O entendimento da Ministra Relatora foi no sentido de que a opção legislativa teria sido direcionada para ampliar a abrangência da incriminação por corrupção passiva, se comparada ao tipo de corrupção ativa. Desta forma, a proteção ao bem jurídico – probidade da administração pública[11] – seria potencializada.
Neste sentido, proferiu voto pelo parcial provimento do recurso especial a fim de reconhecer a prática do crime de corrupção passiva.
O legislador brasileiro optou por dois tipos penais diversos de corrupção, com contornos diferentes. Inegavelmente a modalidade ativa possui a restrição da vinculação do ato de ofício. Por algum tempo o entendimento doutrinário e jurisprudencial foi no sentimento de aplicação extensiva do requisito do ato de ofício à corrupção passiva. Contudo, tal entendimento foi sendo transformado jurisprudencialmente, chegando ao passo de completa desnecessidade de subsunção da vantagem indevida ao ato de ofício. Entretanto, a interpretação do Superior Tribunal de Justiça passou de entender pela desnecessidade de vinculação causal da vantagem indevida às atribuições do funcionário público.
[1] Mestre em Ciências Jurídico-Criminais pela Faculdade de Direito da Universidade de Coimbra. Professora de Direito Penal. Advogada Criminal. Secretária-geral do IBDPE.
[2] Solicitar ou receber, para si ou para outrem, direta ou indiretamente, ainda que fora da função ou antes de assumi-la, mas em razão dela, vantagem indevida, ou aceitar promessa de tal vantagem: Pena – reclusão, de 2 (dois) a 12 (doze) anos, e multa
[3] Oferecer ou prometer vantagem indevida a funcionário público, para determiná-lo a praticar, omitir ou retardar ato de ofício: Pena – reclusão, de 2 (dois) a 12 (doze) anos, e multa.
[4] QUANDT, Gustavo de Oliveira. O crime de corrupção e a compra de boas relações. In: LEITE, Alaor; TEIXEIRA, Adriano (org). Crime e Política – Corrupção, financiamento irregular de partidos políticos, caixa dois eleitoral e enriquecimento ilícito. Rio de Janeiro: FGV Editora, 2017. p. 53 – 76.
[5] Idem.
[6] Idem.
[7] Neste sentido: STF, AP 695, Rel. Min. Rosa Weber, Primeira Turma, j. 06/09/2016.STF, Inq 4506, Relator(a): MARCO AURÉLIO, Relator(a) p/ Acórdão: ROBERTO BARROSO, Primeira Turma, julgado em 17/04/2018, ACÓRDÃO ELETRÔNICO DJe-183 DIVULG 03-09-2018 PUBLIC 04-09-2018.
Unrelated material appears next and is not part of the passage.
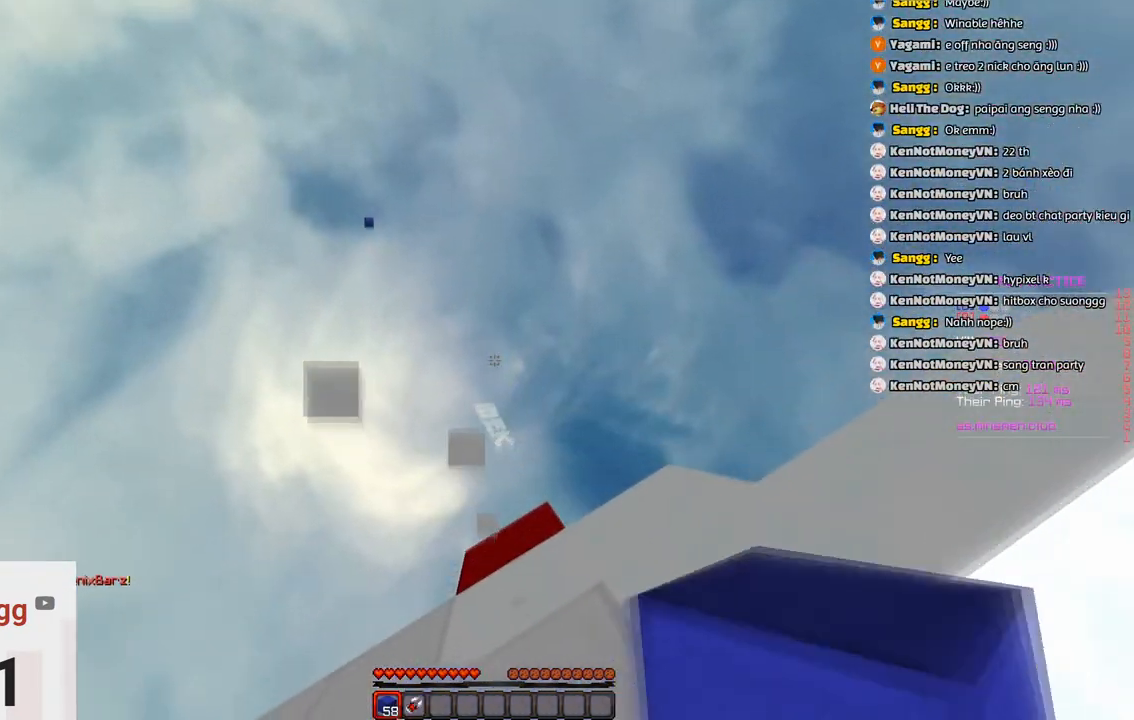
{"keys": [], "events": [[33, "d", "down"], [233, "d", "up"]]}
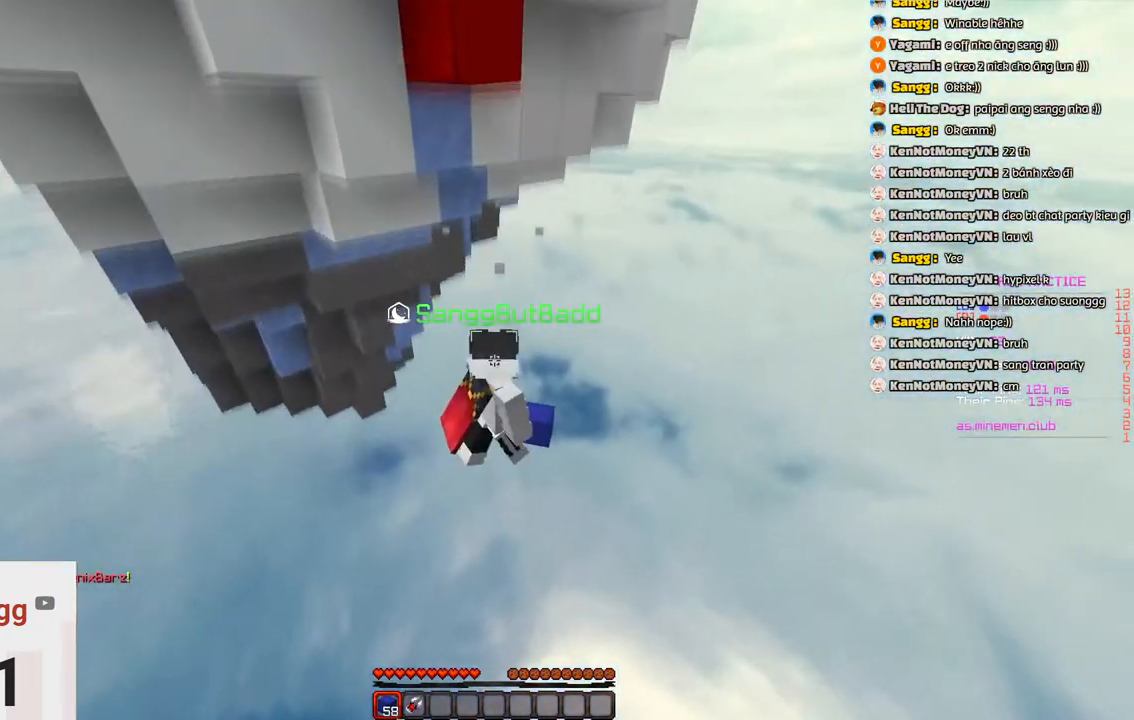
{"keys": [], "events": []}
[8] STJ, RESP 1745410, Relatora para Acórdão Ministra Laurita Vaz, Sexta Turma. DJE 23 de outubro de 2018.
[9] Neste sentido: LEITE, Alaor; TEIXEIRA, Adriano; GRECO, Luis. A amplitude do tipo penal da corrupção passiva. Disponível em: https://www.jota.info/paywall?redirect_to=//www.jota.info/opiniao-e-analise/artigos/a-amplitude-do-tipo-penal-da-corrupcao-passiva-26122018. Acessado em 10 de setembro de 2020.
[10] STJ, HC 135.142/MS, Ministro Jorge Mussi, Quinta Turma, DJE 04/10/2010. STJ, RESP 440.106/RJ, Ministro Paulo Medina, Sexta Turma, DJ 09/10/2006. STJ, HC 13.487/RJ, Ministro Fernando Gonçalves, Sexta Turma, DJ 27/05/2002.
[11] Definição atribuída por Laurita Vaz.